(Stored data)
┌──
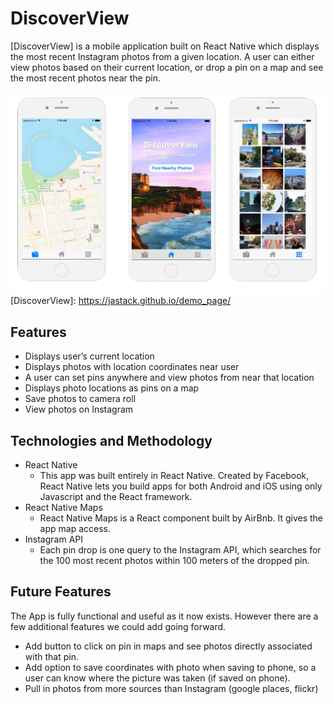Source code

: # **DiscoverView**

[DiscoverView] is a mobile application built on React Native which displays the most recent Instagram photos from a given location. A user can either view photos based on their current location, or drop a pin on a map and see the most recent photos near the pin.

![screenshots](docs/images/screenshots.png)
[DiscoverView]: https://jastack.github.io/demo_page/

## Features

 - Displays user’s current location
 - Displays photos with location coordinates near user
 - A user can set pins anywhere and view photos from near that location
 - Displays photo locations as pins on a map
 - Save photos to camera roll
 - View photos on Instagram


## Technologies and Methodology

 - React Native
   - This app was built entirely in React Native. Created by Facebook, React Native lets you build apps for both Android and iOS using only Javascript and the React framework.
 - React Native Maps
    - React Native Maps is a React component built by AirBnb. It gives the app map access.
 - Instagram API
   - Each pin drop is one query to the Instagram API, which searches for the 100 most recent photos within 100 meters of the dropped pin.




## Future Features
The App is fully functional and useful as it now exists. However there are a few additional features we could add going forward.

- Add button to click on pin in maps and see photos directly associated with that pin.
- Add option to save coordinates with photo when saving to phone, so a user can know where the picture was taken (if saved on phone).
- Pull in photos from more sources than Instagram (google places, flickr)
└──
#### Activity:
Can you rewrite everything in the material from the line containing "## Features" down to and including the line containing "## Technologies and Methodology" as a numbered list, leaving out the blank lines?

#### Solved exercise:
1. ## Features
2.  - Displays user’s current location
3.  - Displays photos with location coordinates near user
4.  - A user can set pins anywhere and view photos from near that location
5.  - Displays photo locations as pins on a map
6.  - Save photos to camera roll
7.  - View photos on Instagram
8. ## Technologies and Methodology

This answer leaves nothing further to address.